Kalau sudah seperti itu Pujawati hanya bisa mengelus dada. Anak itu seperti ayahnya. Apalagi, gadis mana yang tidak tertarik akan ketampanan anaknya?. Wajah tampan yang membuatnya bangga akan Puja, sekaligus menimbulkan kengerian. Banyak pula lamaran yang datang dari gadis baik-baik, tapi Puja selalu menolak. Puja terlalu liar untuk dimiliki.

"Ah. Kamu nggak ngerti asyiknya gadis Uluwatu, tau nggak, mereka tuh kalo mandi...wuih, polos banget, kalo aja kamu bisa mengintip, sayang penjagaanya ketat!", cerita Wayan. "Lu serius ni Yan?. Heboh mana ama gadis Jakarta?", tanya Andi, cowok Jakarta yang jadi teman kuliah Puja waktu di Amrik. "Kalah banget!. Kamu gak bisa ngebandingin mereka deh. Gadis Jakarta kan cantik karena make-up, kalo gadis Uluwatu...cantiknya alami!", kata Wayan lagi. "Wah, kalo gitu gue mau nih, liburan semester ntar kunjungan ke sono!", Andi bersemangat banget. "Kok lu gak semangat sih Ja?. Biasanya masalah ginian lu yang paling nafsu!", sindiran Jangga, anak Jogja yang jadi tangan kanan Puja selama ini, membuat Puja tersadar dari lamunannya. "Uh, lu pada kan tau, nyokap gue tuh lagi napsu banget ngawinin gue, gue lagi gak konsen ni,lagi liar, salah-salah ntar gue ngerjain salah satu dari mereka dan kawin beneran, lebih baik kita ke Australia aja, aman!". Teman-temannya bengong. "Ya, kalo Bule sih udah biasa kita ngeliatnya, di Kuta en Sanur dah banyak, gak asyik!", gumam Andi. Akhirnya Puja mengalah, menyetujui usul temannya.

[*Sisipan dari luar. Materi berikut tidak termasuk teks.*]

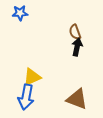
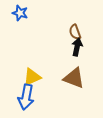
blue star: rotated 21 degrees clockwise
brown triangle: moved 3 px left, 21 px up
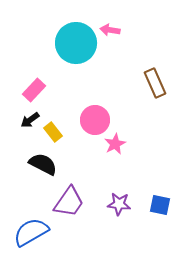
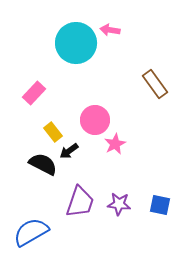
brown rectangle: moved 1 px down; rotated 12 degrees counterclockwise
pink rectangle: moved 3 px down
black arrow: moved 39 px right, 31 px down
purple trapezoid: moved 11 px right; rotated 16 degrees counterclockwise
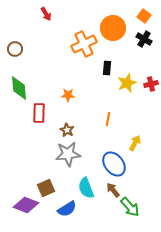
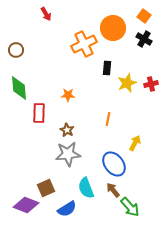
brown circle: moved 1 px right, 1 px down
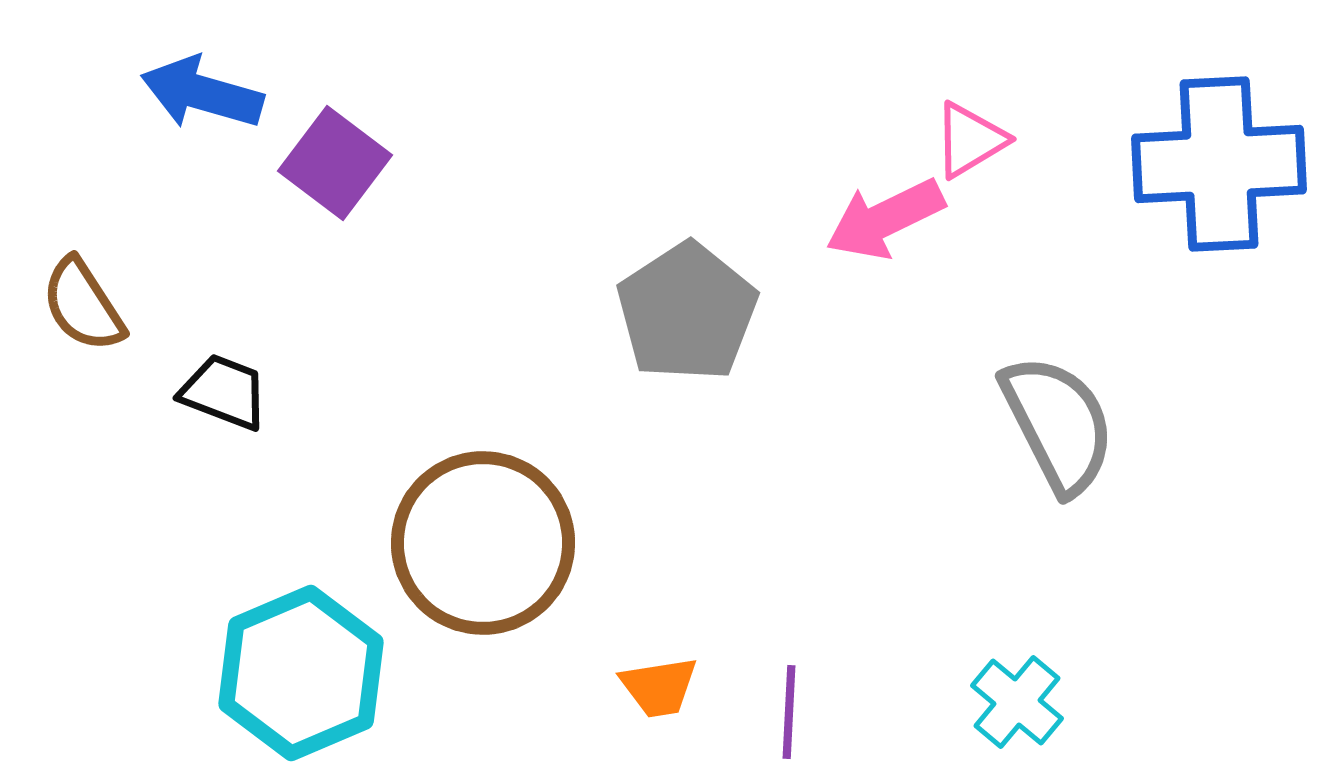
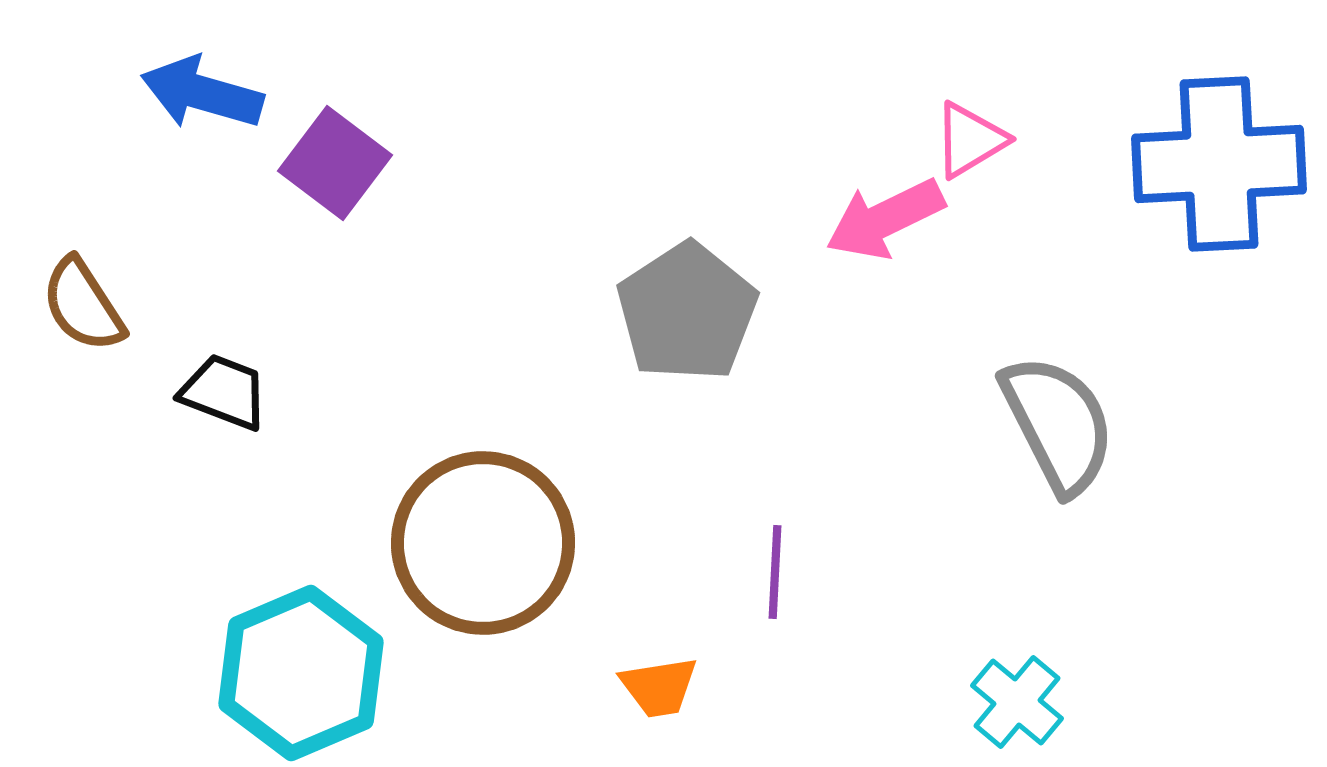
purple line: moved 14 px left, 140 px up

"Ku peringatkan kalian, terutama kau, Puja!. Gadis di Uluwatu ada pelindungnya, jangan asal comot ya!. Bisa kuwalat kamu. Kita cuman having fun, jangan ada yang nyentuh mereka, bisa digebuk satu kampung lho!", Andi nyengir, "Iiiih, takut! Jangan-jangan setelah mandi mereka berubah jadi Leak!". Jangga menyenggol Puja. "Tuh, lu dengerin kata Wayan, tapi gue yakin lu gak napsu ngeliat gadis kampung, si Tasya, model paling cakep aja lu cuekin!". Puja cuman menguap bosan lalu tidur. "Ke kanan Ga!", kata Wayan pada Jangga yang selalu jadi sopir buat mereka berempat.